EVANSVILLE — Federal law enforcement officials on Tuesday announced the take down of a Mexican-based drug distribution network that was bringing massive amounts of methamphetamine and the powerful opiate fentanyl to the Evansville area.

U.S. District Attorney for the Southern District of Indiana Josh Minkler said the lengthy operation removed more than 123 pounds of methamphetamine worth about $5.5 million that was intended for sale in Southwestern Indiana.

Also seized during the course of the operation were 769 grams of fentanyl powder, 114 fentanyl pills, 345 grams of heroin and 500 oxycodone pills — some laced with fentanyl.

Enough meth was seized to supply a full crowd at Lucas Oil Stadium, Minkler said, and the powdered fentanyl alone was equal to about 384,500 fatal doses.

Nine people, indicted by a federal grand jury in July, have been arrested so far. All are charged with conspiracy to possess with intent to distribute more than 500 grams of methamphetamine and fentanyl.

The organization’s two leaders, who were also indicted, remain at large in Mexico. They were identified as Rudolfo “Rudy” Ibarra-Hernandez, 48, and Juan “Hollywood” Guzman, 33.

“We will go to Mexico and we will arrest them,” Minkler said.

The two are alleged to have run the operation from Tijuana, Mexico, he said.

The U.S. Drug Enforcement Agency will seek provisional warrants to arrest and extradict them to the United States for trial, said Michael Gannon, the DEA Assistant Special Agent in Charge, who worked on the case.

All of the defendants will be prosecuted in the Southern District of Indiana, Minkler said.
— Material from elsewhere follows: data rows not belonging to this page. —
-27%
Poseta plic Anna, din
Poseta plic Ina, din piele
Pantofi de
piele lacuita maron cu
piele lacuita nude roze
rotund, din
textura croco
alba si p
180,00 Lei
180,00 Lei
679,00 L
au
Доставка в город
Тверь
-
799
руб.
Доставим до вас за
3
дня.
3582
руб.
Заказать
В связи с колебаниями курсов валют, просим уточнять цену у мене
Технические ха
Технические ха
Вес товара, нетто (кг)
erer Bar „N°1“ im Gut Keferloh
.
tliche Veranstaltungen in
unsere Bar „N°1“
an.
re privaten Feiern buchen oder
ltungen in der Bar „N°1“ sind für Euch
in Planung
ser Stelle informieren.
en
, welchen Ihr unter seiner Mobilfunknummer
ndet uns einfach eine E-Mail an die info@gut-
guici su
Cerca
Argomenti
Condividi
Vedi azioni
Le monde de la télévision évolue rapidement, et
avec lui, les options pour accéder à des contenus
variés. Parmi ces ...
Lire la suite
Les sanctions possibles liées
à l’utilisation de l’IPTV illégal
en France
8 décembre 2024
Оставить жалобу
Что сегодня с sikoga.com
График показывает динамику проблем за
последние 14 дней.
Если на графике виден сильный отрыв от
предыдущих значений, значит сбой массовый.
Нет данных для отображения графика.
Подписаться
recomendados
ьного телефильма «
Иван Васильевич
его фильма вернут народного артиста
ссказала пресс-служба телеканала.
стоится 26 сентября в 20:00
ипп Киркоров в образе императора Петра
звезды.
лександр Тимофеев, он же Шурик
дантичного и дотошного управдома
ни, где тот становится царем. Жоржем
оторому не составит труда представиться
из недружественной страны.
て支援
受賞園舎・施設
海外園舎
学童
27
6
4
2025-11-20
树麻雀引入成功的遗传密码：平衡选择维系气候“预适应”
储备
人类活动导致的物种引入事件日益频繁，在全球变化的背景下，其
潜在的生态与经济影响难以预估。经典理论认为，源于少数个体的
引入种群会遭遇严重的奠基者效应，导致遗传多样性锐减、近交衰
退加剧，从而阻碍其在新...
They face penalties that range from 10-years to life in prison.

Arrested were:

  • Juan Tellez, 44, Phoenix, Ariz.
  • Alexus Ortiz, 21, Clarksville, Tenn.
  • Rayvin Yates, 26, Dayton, Ohio
  • Cesar Castro, 45, San Diego
  • Jovanny Contreas-Vazquez, 30, Los Angelas
  • Ruby Hernandez, 37, Federal Way, Wash.
  • Tania Gervacio, 30, El Cajon, Calif.
  • Angelique McCleary, 31, Carlsbad, Calif.

The operation worked by obtaining drugs in Mexico and bringing them to the area by couriers using motor vehicles and commercial airlines, as well as through the United States Postal Service and Federal Express, Minkler said.

Gannon said investigators had information connecting the drug distribution network to the Cartel Jalisco New Generation (CJNG), a well known Mexican drug cartel.

The painstaking 18-month investigation involved numerous undercover operations and seizures across seven DEA field divisions and two international offices, Gannon said.

“It just doesn’t happen without collaborative efforts,” Gannon said.

He said detectives of the Evansville Vanderburgh County Joint Task Force investigated with the DEA, along with agents from Homeland Security, Internal Revenue Service, U.S. Marshals and U.S. Postal Inspection Service.

Evansville Police Chief Billy Bolin praised the working relationship between local and federal law enforcement.

“The partnerships we have are truly amazing,” he said. “Our guys on the ground, specifically the Evansville Police Department detectives, are some of the best detectives in the country.”

In July, Vanderburgh County was designated a High Intensity Drug Trafficking Area, allowing local law enforcement to tap into federal funds to combat the flow of illicit drugs.

Minkler distinguished the plight of individual drug users from those of drug traffickers.

“This is not about drug addicts. This is about individuals selling drugs to make money, feeding off those addictions,” he said. “If you are addicted to drugs, we want you to get help.”